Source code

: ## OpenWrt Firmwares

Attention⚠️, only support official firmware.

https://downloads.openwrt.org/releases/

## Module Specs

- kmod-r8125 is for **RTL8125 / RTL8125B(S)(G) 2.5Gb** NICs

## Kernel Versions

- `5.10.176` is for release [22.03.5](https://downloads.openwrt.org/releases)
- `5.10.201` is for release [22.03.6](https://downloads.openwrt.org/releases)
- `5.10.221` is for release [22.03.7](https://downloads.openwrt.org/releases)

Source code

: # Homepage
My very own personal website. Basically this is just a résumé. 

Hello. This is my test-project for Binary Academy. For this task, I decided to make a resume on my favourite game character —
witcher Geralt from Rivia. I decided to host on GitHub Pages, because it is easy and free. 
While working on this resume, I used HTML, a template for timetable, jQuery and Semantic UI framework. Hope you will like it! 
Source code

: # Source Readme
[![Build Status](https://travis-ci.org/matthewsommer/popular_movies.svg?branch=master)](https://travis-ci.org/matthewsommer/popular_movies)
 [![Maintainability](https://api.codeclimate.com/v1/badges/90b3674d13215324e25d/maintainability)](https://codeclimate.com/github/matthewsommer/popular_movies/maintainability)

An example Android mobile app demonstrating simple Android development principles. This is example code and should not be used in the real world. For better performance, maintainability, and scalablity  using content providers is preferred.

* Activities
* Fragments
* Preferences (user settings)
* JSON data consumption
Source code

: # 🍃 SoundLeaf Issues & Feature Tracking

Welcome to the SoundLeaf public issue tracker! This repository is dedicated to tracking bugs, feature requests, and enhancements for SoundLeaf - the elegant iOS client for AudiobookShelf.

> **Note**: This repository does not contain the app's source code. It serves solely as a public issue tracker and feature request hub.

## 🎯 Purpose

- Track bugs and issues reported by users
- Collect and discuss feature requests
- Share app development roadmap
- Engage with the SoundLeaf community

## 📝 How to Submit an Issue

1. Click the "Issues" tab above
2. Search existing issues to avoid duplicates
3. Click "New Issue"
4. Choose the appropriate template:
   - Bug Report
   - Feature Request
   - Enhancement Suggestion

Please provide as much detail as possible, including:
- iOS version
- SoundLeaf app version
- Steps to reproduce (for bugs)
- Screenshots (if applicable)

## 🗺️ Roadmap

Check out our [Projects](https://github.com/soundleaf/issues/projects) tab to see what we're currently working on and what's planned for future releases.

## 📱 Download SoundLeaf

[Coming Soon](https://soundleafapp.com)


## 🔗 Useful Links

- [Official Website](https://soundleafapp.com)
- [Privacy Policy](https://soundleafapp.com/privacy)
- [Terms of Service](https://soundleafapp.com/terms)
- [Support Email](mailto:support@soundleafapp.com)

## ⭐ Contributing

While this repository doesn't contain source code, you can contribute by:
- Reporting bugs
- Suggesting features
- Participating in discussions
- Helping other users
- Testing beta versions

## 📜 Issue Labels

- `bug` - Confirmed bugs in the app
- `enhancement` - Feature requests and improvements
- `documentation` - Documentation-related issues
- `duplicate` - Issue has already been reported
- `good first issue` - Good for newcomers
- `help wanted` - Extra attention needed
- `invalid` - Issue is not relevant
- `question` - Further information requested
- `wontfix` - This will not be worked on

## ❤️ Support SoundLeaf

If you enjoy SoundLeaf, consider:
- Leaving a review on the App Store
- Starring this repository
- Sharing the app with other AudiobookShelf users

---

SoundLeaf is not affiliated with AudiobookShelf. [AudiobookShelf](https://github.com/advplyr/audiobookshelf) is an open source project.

__Task details__
Faithfully reproduce all of the material.

__Result of the task__
Source code

: ## OpenWrt Firmwares

Attention⚠️, only support official firmware.

https://downloads.openwrt.org/releases/

## Module Specs

- kmod-r8125 is for **RTL8125 / RTL8125B(S)(G) 2.5Gb** NICs

## Kernel Versions

- `5.10.176` is for release [22.03.5](https://downloads.openwrt.org/releases)
- `5.10.201` is for release [22.03.6](https://downloads.openwrt.org/releases)
- `5.10.221` is for release [22.03.7](https://downloads.openwrt.org/releases)

Source code

: # Homepage
My very own personal website. Basically this is just a résumé. 

Hello. This is my test-project for Binary Academy. For this task, I decided to make a resume on my favourite game character —
witcher Geralt from Rivia. I decided to host on GitHub Pages, because it is easy and free. 
While working on this resume, I used HTML, a template for timetable, jQuery and Semantic UI framework. Hope you will like it! 
Source code

: # Source Readme
[![Build Status](https://travis-ci.org/matthewsommer/popular_movies.svg?branch=master)](https://travis-ci.org/matthewsommer/popular_movies)
 [![Maintainability](https://api.codeclimate.com/v1/badges/90b3674d13215324e25d/maintainability)](https://codeclimate.com/github/matthewsommer/popular_movies/maintainability)

An example Android mobile app demonstrating simple Android development principles. This is example code and should not be used in the real world. For better performance, maintainability, and scalablity  using content providers is preferred.

* Activities
* Fragments
* Preferences (user settings)
* JSON data consumption
Source code

: # 🍃 SoundLeaf Issues & Feature Tracking

Welcome to the SoundLeaf public issue tracker! This repository is dedicated to tracking bugs, feature requests, and enhancements for SoundLeaf - the elegant iOS client for AudiobookShelf.

> **Note**: This repository does not contain the app's source code. It serves solely as a public issue tracker and feature request hub.

## 🎯 Purpose

- Track bugs and issues reported by users
- Collect and discuss feature requests
- Share app development roadmap
- Engage with the SoundLeaf community

## 📝 How to Submit an Issue

1. Click the "Issues" tab above
2. Search existing issues to avoid duplicates
3. Click "New Issue"
4. Choose the appropriate template:
   - Bug Report
   - Feature Request
   - Enhancement Suggestion

Please provide as much detail as possible, including:
- iOS version
- SoundLeaf app version
- Steps to reproduce (for bugs)
- Screenshots (if applicable)

## 🗺️ Roadmap

Check out our [Projects](https://github.com/soundleaf/issues/projects) tab to see what we're currently working on and what's planned for future releases.

## 📱 Download SoundLeaf

[Coming Soon](https://soundleafapp.com)


## 🔗 Useful Links

- [Official Website](https://soundleafapp.com)
- [Privacy Policy](https://soundleafapp.com/privacy)
- [Terms of Service](https://soundleafapp.com/terms)
- [Support Email](mailto:support@soundleafapp.com)

## ⭐ Contributing

While this repository doesn't contain source code, you can contribute by:
- Reporting bugs
- Suggesting features
- Participating in discussions
- Helping other users
- Testing beta versions

## 📜 Issue Labels

- `bug` - Confirmed bugs in the app
- `enhancement` - Feature requests and improvements
- `documentation` - Documentation-related issues
- `duplicate` - Issue has already been reported
- `good first issue` - Good for newcomers
- `help wanted` - Extra attention needed
- `invalid` - Issue is not relevant
- `question` - Further information requested
- `wontfix` - This will not be worked on

## ❤️ Support SoundLeaf

If you enjoy SoundLeaf, consider:
- Leaving a review on the App Store
- Starring this repository
- Sharing the app with other AudiobookShelf users

---

SoundLeaf is not affiliated with AudiobookShelf. [AudiobookShelf](https://github.com/advplyr/audiobookshelf) is an open source project.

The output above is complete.